Selected passage ->

[START]

The basis for this project was a component of a semester long team project at Michigan Tech to design, develop, and test a robot of our own imagination. Our team decided on creating a grilled cheese making robot, and as part of that a circuit board to control the robot was necessary.

The electrical design for the board was simple in concept-- create a board capable of controlling 3 separate stepper motors and a resistive heating device, while taking in human input, mechanical positions, and thermal readings (to allow for closed-loop control). This could be accomplished (and was accomplished) quite easily using a microcontroller with pulse width modulation capabilities and a few breakout boards for stepper motor control.

Design

Mr-Flipper.pdf

Pictured above is the finished schematic for Mr. Flipper's control board, broken down into pieces that descriptively single out design requirements. The general design was as such-- and Arduino Nano for the microcontroller, as they are robust enough and easy to replace. Connected to PWM pins on the Arduino Nano, there are 3 breakout Pololu A4988 stepper motor driver boards, which are themselves wired to power and some screw terminals for later connection to motors. Additionally connected to the Nano via PWM pins is a 3x1 screw terminal set intended to be the connection points for the resistive heating device. In order to ensure closed-loop control, several connection points were made to be later utilized as potentiometer based position sensors for the stepper motors. A power supply circuit is included for basic safety and distribution. Finally, there is a set of five screw terminals connected to "Clk, Latch, Data, +5V, GND." This port is intended to be a connection point for an NES controller. Human control was a specification for the design, and NES controllers are rather simplistic, so an NES controller was chosen as the control input for convenience and novelty.

[END]

Dataset excerpt ->
[START]

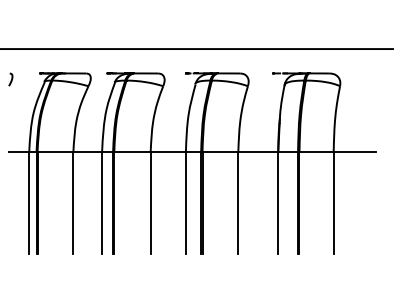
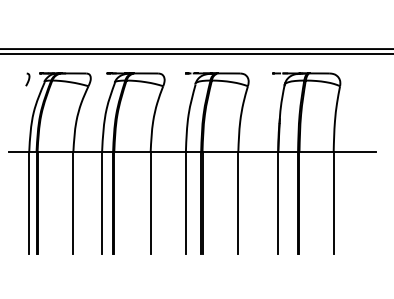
line at (196, 53): none -> present
curve at (11, 79) position: (11, 79) -> (28, 79)
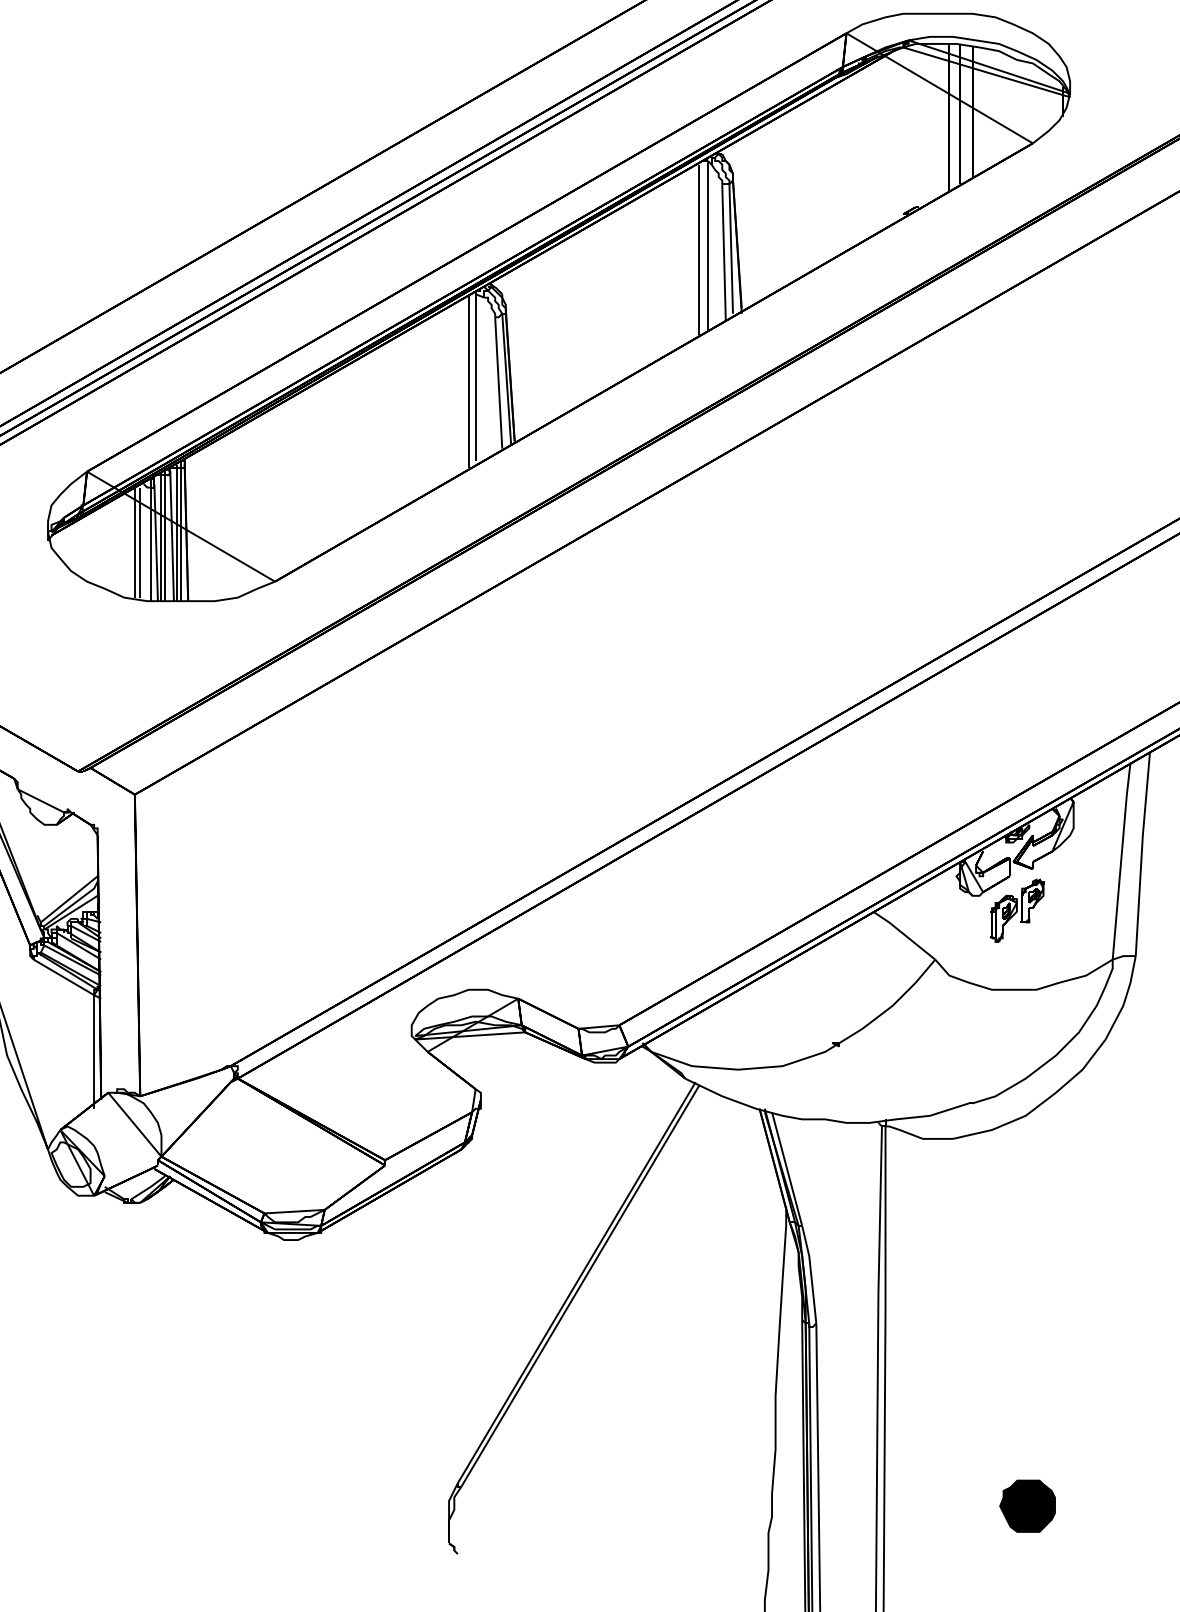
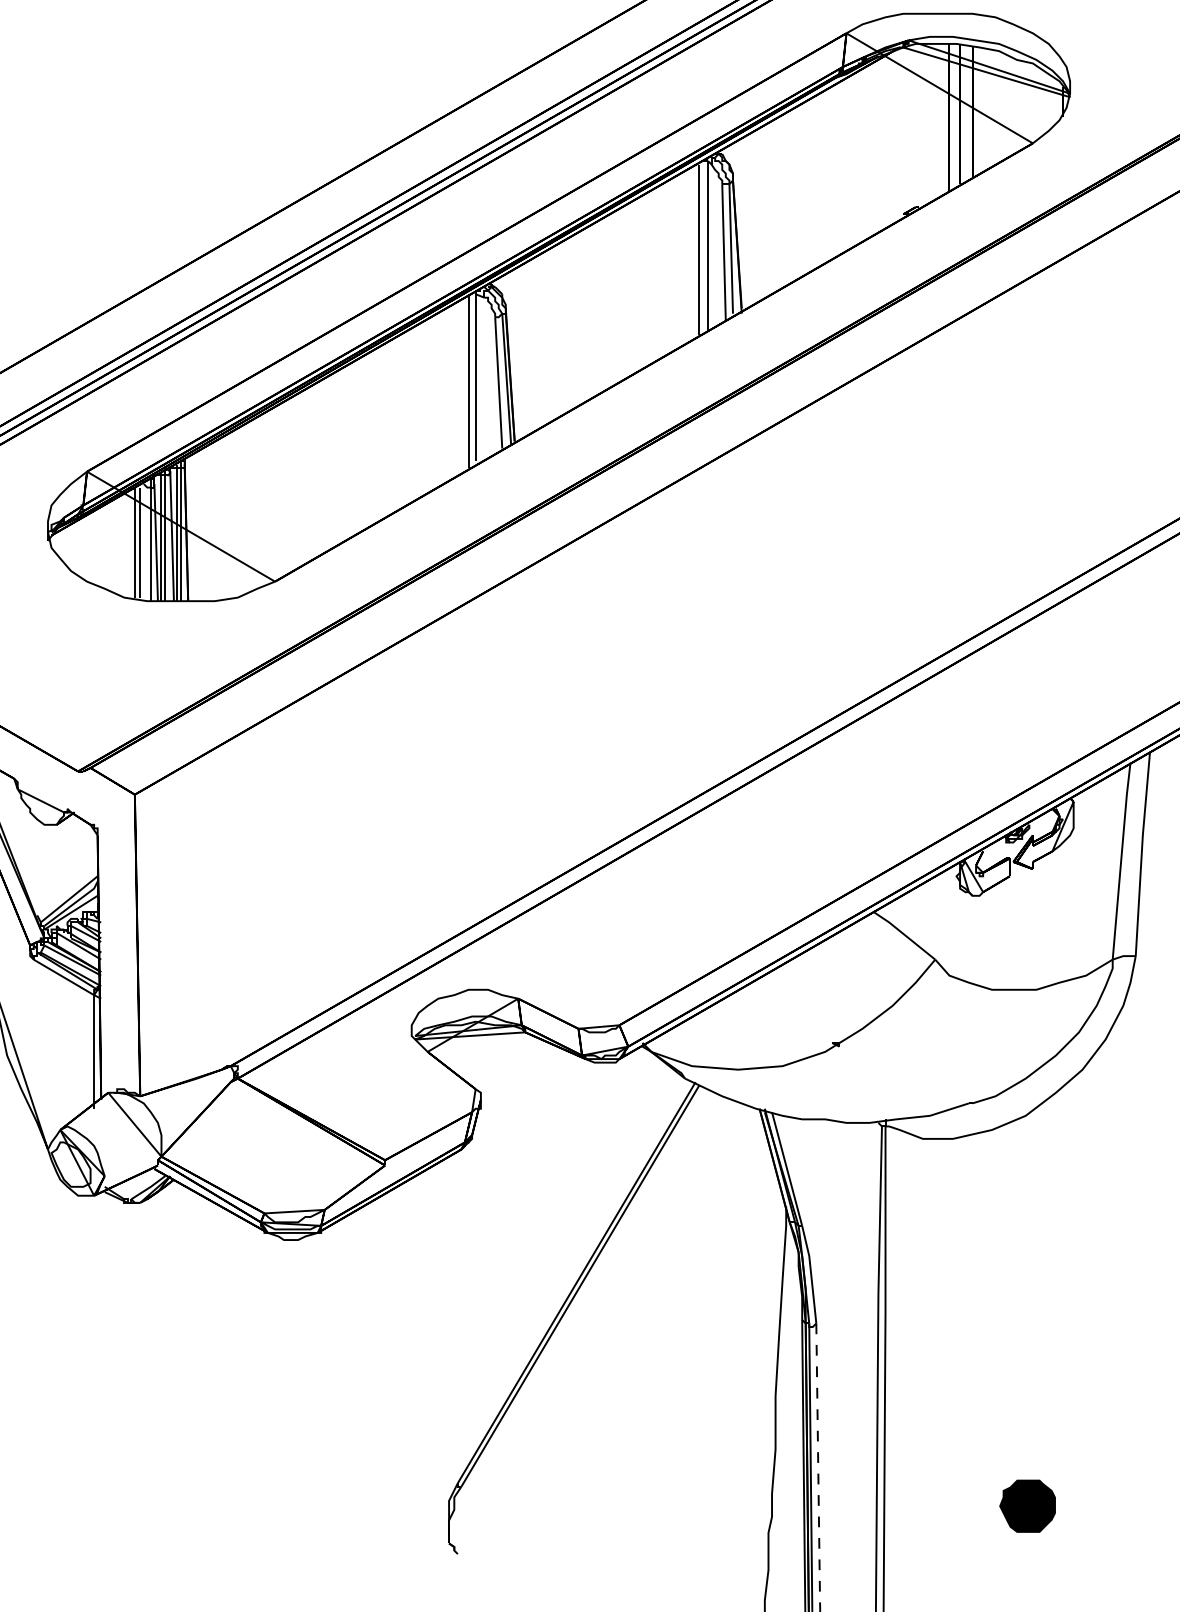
part at (1016, 910): present -> none
line at (818, 1467): solid -> dashed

[END]

To-do list ->
**a.** In the write-up on the grilled cheese robot's control board, why was an NES controller chosen as the control input? Answer in one to three sentences.
**b.** Continue the write-up on the grilled cheese robot's control board from where it stops.

Expected responses ->
**a.** Human control was a design specification, and NES controllers are rather simplistic. The NES controller was chosen for convenience and novelty.

**b.**
Flipper-pcb.png

The final routed PCB for Mr.Flipper's control board is pictured above. It should be noted that this board was explicitly made to be single layer for ease of creation/acquisition-- any pictured top layer traces in practice were replaced with a wire connection. Having a single layer board was technically not a required design specification, but it was chosen so as to quickly manufacture the board at home as opposed to contracting it out.

Materials and Costs

The bill of materials for just this board (and the class project at large) costed approximately $63 dollars, but taking into account only the parts utilized on the board, the cost drops down to approximately $15.30. The entire robot required further expenses (i.e the mechanical components and auxiliary parts out of the scope of the electrical team). The completed BOM is listed below.

Flipper-BOM.pdf

In total, this project took approximately a collective 20-25 hours to complete, from first concepts to soldering.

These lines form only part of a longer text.